I am working on a program that reads gps data.
A NMEA string returns time like this: 34658.00.
My parser treats that as a double
InputLine = "\\$GPGGA,34658.00,5106.9792434234,N,11402.3003,W,2,09,1.0,1048.47,M,-16.27,M,08,AAAA*60";
//NMEA string
//inputLine=input.readLine();
if(inputLine.contains("$GPGGA")) {
String gpsgga = inputLine.replace("\\", "");
String[] gga = gpsgga.split(",");
String utc_time = gga[1];
if (!gga[1].isEmpty()) {
Double satTime = Double.parseDouble(utc_time);
gpsData.setgpsTime(satTime);
}
How would I go about formatting 34658.00 as 03:46:58?
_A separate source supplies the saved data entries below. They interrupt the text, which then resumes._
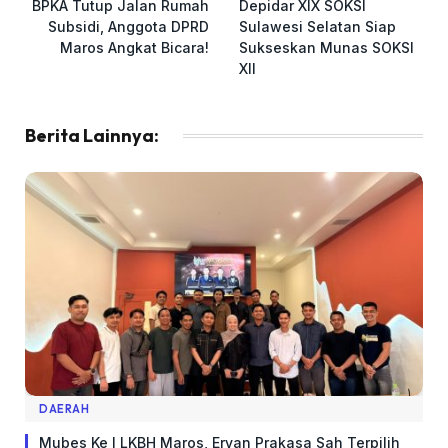
BPKA Tutup Jalan Rumah
Depidar XIX SOKSI
Subsidi, Anggota DPRD
Sulawesi Selatan Siap
Maros Angkat Bicara!
Sukseskan Munas SOKSI
XII
Berita Lainnya:
DAERAH
Mubes Ke I LKBH Maros, Ervan Prakasa Sah Terpilih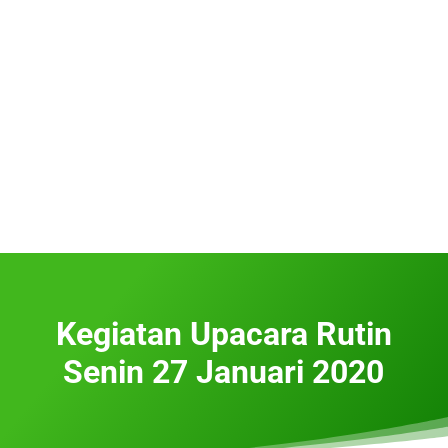
Kegiatan Upacara Rutin
Senin 27 Januari 2020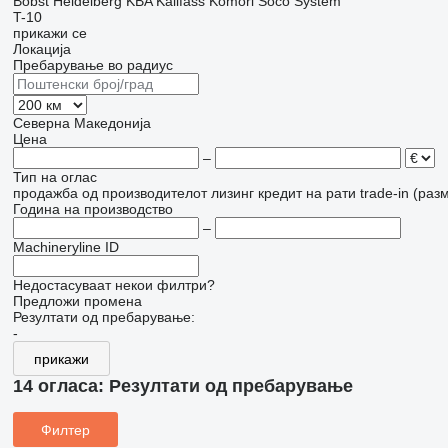
Bobst
Heidelberg
KBA
Kallfass
Komori
Soco System
T-10
прикажи се
Локација
Пребарување во радиус
Северна Македонија
Цена
–
Тип на оглас
продажба
од производителот
лизинг
кредит
на рати
trade-in (раз
Година на производство
–
Machineryline ID
Недостасуваат некои филтри?
Предложи промена
Резултати од пребарување:
-
прикажи
14 огласа:
Резултати од пребарување
Филтер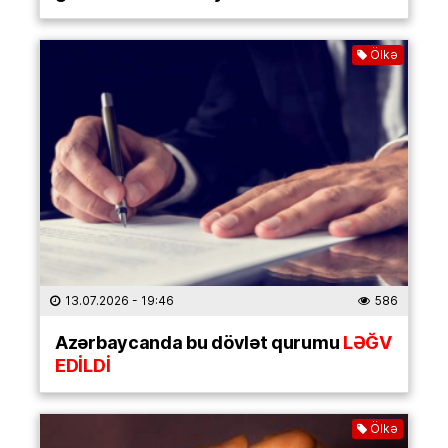
Ölkə
13.07.2026
- 19:46
586
Azərbaycanda bu dövlət qurumu
LƏĞV
EDİLDİ
Ölkə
DateTimeFormatter nmeaTimeFormatter = DateTimeFormatter.ofPattern("Hmmss.SS");
String utcTime = "34658.00";
System.out.println(LocalTime.parse(utcTime, nmeaTimeFormatter));
This prints
03:46:58
Parsing into a double
first is the detour, it just gives you more complicated code than necessary, so avoid that. Just parse the time as you would parse a time in any other format. Does the above also work for times after 10 AM where the hours are two digits? It does. Input:
String utcTime = "123519.00";
Output:
12:35:19
It does require exactly two decimals, though (and will render them back if they are non-zero). If the number of decimals may vary, there are at least two options
- Use a
DateTimeFormatterBuilder
to specify a fractional part (even an optional fractional part) with anything between 0 and 9 decimals.
- The hack: use
String.replaceFirst
with a regular expression to remove the fractional part, and then also remove it from the format pattern string.
It also requires at least 5 digits before the decimal point, so times in the first hour of day need to have leading zeroes, for example 00145.00
for 00:01:45.
Since the time is always in UTC, you may want to use atOffset
to convert the LocalTime
into an OffsetTime
with ZoneOffset.UTC
. If you know the date too, an OffsetDateTime
or an Instant
would be appropriate, but I haven’t delved enough into the documentation to find out whether you know the date.
Links
- Oracle tutorial: Date Time explaining how to use
java.time
.
- NMEA data
int hours = (int) Math.floor(satTime / 10000);
int minutes = (int) Math.floor((satTime - hours * 10000) / 100);
double seconds = satTime % 100;
Then zero-pad and add in ':'s in between. You could truncate or round to whole seconds too, if you wish, but then be careful about seconds rounding up to 60, in which case you have to zero the seconds, add 1 to the minutes, and then possible do it over if you get 60 minutes and round up the hours.